Hugging Face

load_model
Accelerate
- Accelerate CLI
Llama + Flash Attention
Text Generation Inference
bitsandbytes 설치
trlX + pipeline
generate() 속도 개선

load_model

GPU 메모리에 모델을 올리려면 CPU 메모리도 그 이상이 확보되어야 한다. 그렇지 않으면 올리다가 killed.
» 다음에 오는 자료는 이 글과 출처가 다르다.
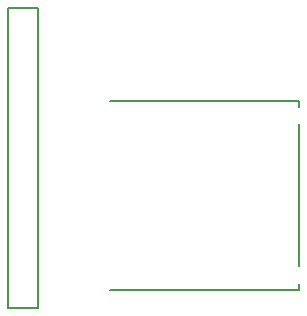
<source format=gbr>
G04 DipTrace 2.4.0.2*
%INTopSilk.gbr*%
%MOMM*%
%ADD14C,0.127*%
%FSLAX53Y53*%
G04*
G71*
G90*
G75*
G01*
%LNTopSilk*%
%LPD*%
X9333Y19265D2*
D14*
X25333D1*
Y3265D2*
X9333D1*
X25333Y17265D2*
Y5265D1*
Y3764D2*
Y3265D1*
Y19265D2*
Y18766D1*
X730Y1732D2*
Y27132D1*
X3270D1*
Y1732D1*
X730D1*
M02*

</source>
AWS에서 g5.xlarge는 A10G 24G지만 CPU 메모리가 16G라서 모델이 올라가지 않는다. 허깅 페이스에서는 CPU, GPU 메모리를 구분하지만 CPU 메모리 지정이 정확해도 killed. 필요 조건: GPU 메모리 < CPU 메모리 g5.2xlarge 이상.

모델에서 파라미터를 8bit quantization 했을 때 속도 문제가 있음. 1/2 속도로 느려졌다.

max_memory에 따라 분산 로딩한다. GPU > CPU > Disk 순. device_map='auto'는 고르게 분산. 특정 디바이스 지정은 device_map={'':1}. 단일 디바이스일때(float32)는 95% 이상 utilization을 하지만 4장으로 분산하는 경우 17% 정도에 머무른다. 초당 사용량이므로 bubble로 인한 것으로 보임. 또한 bfloat16에서는 58% 정도만 utilization 한다.

# $ CUDA_VISIBLE_DEVICES=2,3 ipython
from transformers import AutoTokenizer, AutoModelForCausalLM
import torch

tokenizer = AutoTokenizer.from_pretrained('.')
model = AutoModelForCausalLM.from_pretrained(
    '.',
    torch_dtype=torch.bfloat16,
    device_map='sequential',
    max_memory={
        0: '70GiB',
        1: '70GiB',
        2: '70GiB',
        3: '70GiB',
    }
)
f'{sum(p.numel() for p in model.parameters()):,}'
# '68,993,032,192'

from peft import get_peft_config, get_peft_model, LoraConfig, TaskType
model = get_peft_model(
    model,
    LoraConfig(
        task_type=TaskType.CAUSAL_LM, inference_mode=False, r=8, lora_alpha=32, lora_dropout=0.1
    )
)
model.print_trainable_parameters()
# trainable params: 16,384,000 || all params: 68,993,032,192 || trainable%: 0.023747325605874423

inputs = tokenizer('who is the best sportsman in the world?', return_tensors='pt').to('cuda')
tokenizer.batch_decode(model.generate(**inputs))[0]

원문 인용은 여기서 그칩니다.